**YOUR GOAL:**
Return the full listing unchanged, apart from leaving out its images.
::: EXTRACTED ENTRIES
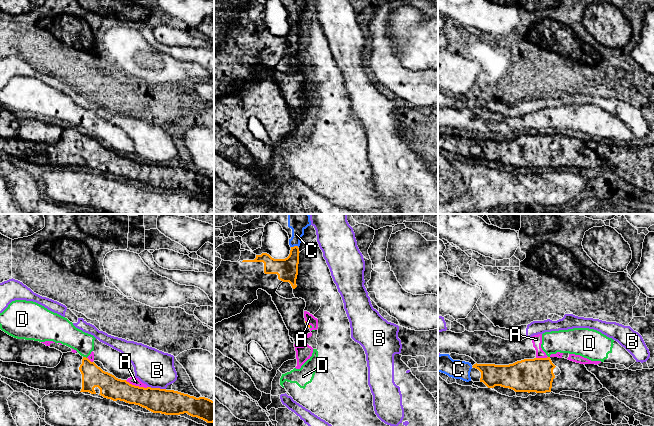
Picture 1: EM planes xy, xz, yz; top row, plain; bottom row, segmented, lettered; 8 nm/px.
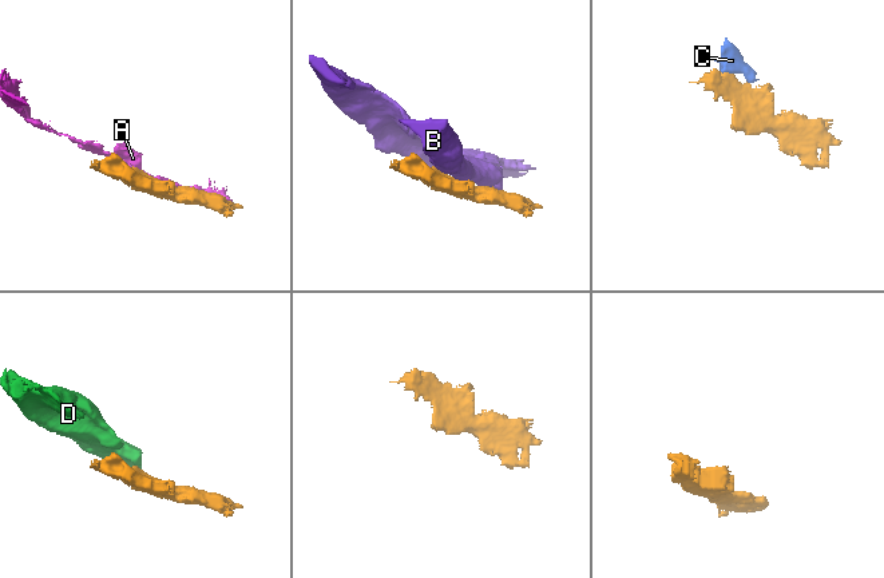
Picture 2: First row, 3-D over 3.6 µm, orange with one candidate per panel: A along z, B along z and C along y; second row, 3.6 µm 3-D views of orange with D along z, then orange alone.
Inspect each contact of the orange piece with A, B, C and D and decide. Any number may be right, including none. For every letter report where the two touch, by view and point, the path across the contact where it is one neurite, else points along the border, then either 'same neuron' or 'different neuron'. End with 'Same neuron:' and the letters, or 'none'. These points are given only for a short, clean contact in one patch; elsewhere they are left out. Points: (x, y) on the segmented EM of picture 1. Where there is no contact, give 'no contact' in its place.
A: contact xy (136, 386); different neuron
B: contact xy (157, 388); different neuron
C: contact xz (294, 246); same neuron
D: contact xy (85, 357); border xy (83, 356), (86, 358); different neuron
Same neuron: C

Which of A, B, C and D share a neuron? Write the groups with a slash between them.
A D / B / C

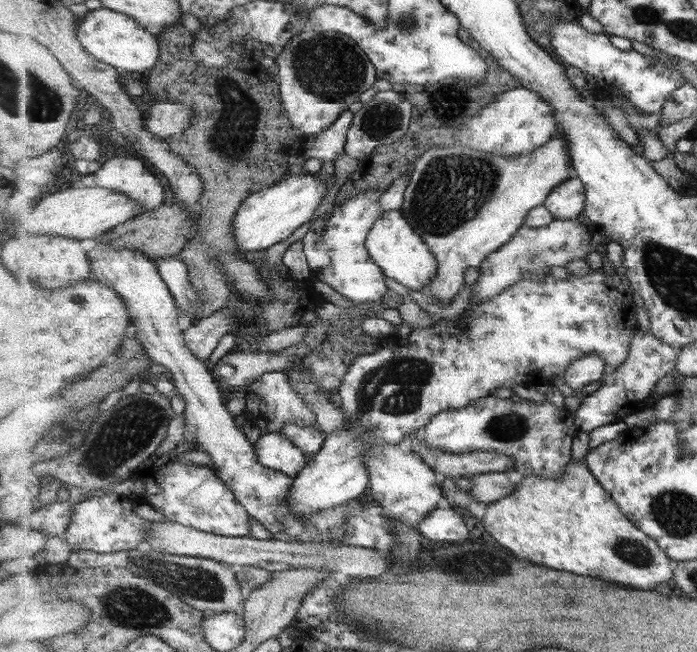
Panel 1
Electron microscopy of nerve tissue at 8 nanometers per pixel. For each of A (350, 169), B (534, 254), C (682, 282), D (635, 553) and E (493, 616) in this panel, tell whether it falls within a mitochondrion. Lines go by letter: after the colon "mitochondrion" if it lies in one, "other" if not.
::::::
**YOUR RESPONSE:**
Picture 1: EM planes xy, xz, yz; top row, plain; bottom row, segmented, lettered; 8 nm/px.
Picture 2: First row, 3-D over 3.6 µm, orange with one candidate per panel: A along z, B along z and C along y; second row, 3.6 µm 3-D views of orange with D along z, then orange alone.
Inspect each contact of the orange piece with A, B, C and D and decide. Any number may be right, including none. For every letter report where the two touch, by view and point, the path across the contact where it is one neurite, else points along the border, then either 'same neuron' or 'different neuron'. End with 'Same neuron:' and the letters, or 'none'. These points are given only for a short, clean contact in one patch; elsewhere they are left out. Points: (x, y) on the segmented EM of picture 1. Where there is no contact, give 'no contact' in its place.
A: contact xy (136, 386); different neuron
B: contact xy (157, 388); different neuron
C: contact xz (294, 246); same neuron
D: contact xy (85, 357); border xy (83, 356), (86, 358); different neuron
Same neuron: C

Which of A, B, C and D share a neuron? Write the groups with a slash between them.
A D / B / C

Panel 1
Electron microscopy of nerve tissue at 8 nanometers per pixel. For each of A (350, 169), B (534, 254), C (682, 282), D (635, 553) and E (493, 616) in this panel, tell whether it falls within a mitochondrion. Lines go by letter: after the colon "mitochondrion" if it lies in one, "other" if not.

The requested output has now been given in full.